HOW TO COMPLETE THIS TASK:
Repeat the records. Match each character exactly.

(Keypoint text descriptions)
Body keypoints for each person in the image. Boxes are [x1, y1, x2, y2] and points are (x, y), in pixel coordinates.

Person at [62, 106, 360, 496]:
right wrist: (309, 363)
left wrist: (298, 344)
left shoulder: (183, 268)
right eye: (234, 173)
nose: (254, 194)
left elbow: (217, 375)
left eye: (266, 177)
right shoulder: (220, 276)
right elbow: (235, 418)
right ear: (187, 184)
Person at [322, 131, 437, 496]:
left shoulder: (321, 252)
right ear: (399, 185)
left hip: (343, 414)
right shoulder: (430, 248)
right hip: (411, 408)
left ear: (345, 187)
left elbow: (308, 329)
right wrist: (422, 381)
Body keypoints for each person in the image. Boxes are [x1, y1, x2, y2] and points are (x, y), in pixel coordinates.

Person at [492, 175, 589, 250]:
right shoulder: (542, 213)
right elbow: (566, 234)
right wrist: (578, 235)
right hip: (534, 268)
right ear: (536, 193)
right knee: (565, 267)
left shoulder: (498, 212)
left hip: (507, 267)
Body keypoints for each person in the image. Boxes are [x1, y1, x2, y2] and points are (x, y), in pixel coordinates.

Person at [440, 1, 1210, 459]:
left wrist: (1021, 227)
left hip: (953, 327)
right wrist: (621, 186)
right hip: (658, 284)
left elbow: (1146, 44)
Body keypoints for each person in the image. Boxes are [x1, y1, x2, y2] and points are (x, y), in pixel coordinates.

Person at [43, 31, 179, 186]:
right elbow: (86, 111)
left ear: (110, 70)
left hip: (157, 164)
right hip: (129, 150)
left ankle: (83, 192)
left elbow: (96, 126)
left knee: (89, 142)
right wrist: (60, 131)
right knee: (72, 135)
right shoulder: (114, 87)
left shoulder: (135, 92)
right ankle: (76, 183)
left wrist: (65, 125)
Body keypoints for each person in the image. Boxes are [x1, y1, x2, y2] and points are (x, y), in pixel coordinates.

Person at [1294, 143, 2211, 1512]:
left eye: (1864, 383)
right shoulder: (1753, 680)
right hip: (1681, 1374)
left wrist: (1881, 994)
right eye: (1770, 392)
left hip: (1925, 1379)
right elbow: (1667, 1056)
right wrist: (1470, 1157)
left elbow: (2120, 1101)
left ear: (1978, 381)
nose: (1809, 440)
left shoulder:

REPLY:
Body keypoints for each person in the image. Boxes are [x1, y1, x2, y2] and points are (x, y), in pixel coordinates.

Person at [62, 106, 360, 496]:
right wrist: (309, 363)
left wrist: (298, 344)
left shoulder: (183, 268)
right eye: (234, 173)
nose: (254, 194)
left elbow: (217, 375)
left eye: (266, 177)
right shoulder: (220, 276)
right elbow: (235, 418)
right ear: (187, 184)
Person at [322, 131, 437, 496]:
left shoulder: (321, 252)
right ear: (399, 185)
left hip: (343, 414)
right shoulder: (430, 248)
right hip: (411, 408)
left ear: (345, 187)
left elbow: (308, 329)
right wrist: (422, 381)
Body keypoints for each person in the image. Boxes are [x1, y1, x2, y2] and points are (x, y), in pixel coordinates.

Person at [492, 175, 589, 250]:
right shoulder: (542, 213)
right elbow: (566, 234)
right wrist: (578, 235)
right hip: (534, 268)
right ear: (536, 193)
right knee: (565, 267)
left shoulder: (498, 212)
left hip: (507, 267)
Body keypoints for each person in the image. Boxes are [x1, y1, x2, y2] and points are (x, y), in pixel coordinates.

Person at [440, 1, 1210, 459]:
left wrist: (1021, 227)
left hip: (953, 327)
right wrist: (621, 186)
right hip: (658, 284)
left elbow: (1146, 44)
Body keypoints for each person in the image. Boxes are [x1, y1, x2, y2] and points are (x, y), in pixel coordinates.

Person at [43, 31, 179, 186]:
right elbow: (86, 111)
left ear: (110, 70)
left hip: (157, 164)
right hip: (129, 150)
left ankle: (83, 192)
left elbow: (96, 126)
left knee: (89, 142)
right wrist: (60, 131)
right knee: (72, 135)
right shoulder: (114, 87)
left shoulder: (135, 92)
right ankle: (76, 183)
left wrist: (65, 125)
Body keypoints for each person in the image. Boxes are [x1, y1, x2, y2] and points are (x, y), in pixel coordinates.

Person at [1294, 143, 2211, 1512]:
left eye: (1864, 383)
right shoulder: (1753, 680)
right hip: (1681, 1374)
left wrist: (1881, 994)
right eye: (1770, 392)
left hip: (1925, 1379)
right elbow: (1667, 1056)
right wrist: (1470, 1157)
left elbow: (2120, 1101)
left ear: (1978, 381)
nose: (1809, 440)
left shoulder:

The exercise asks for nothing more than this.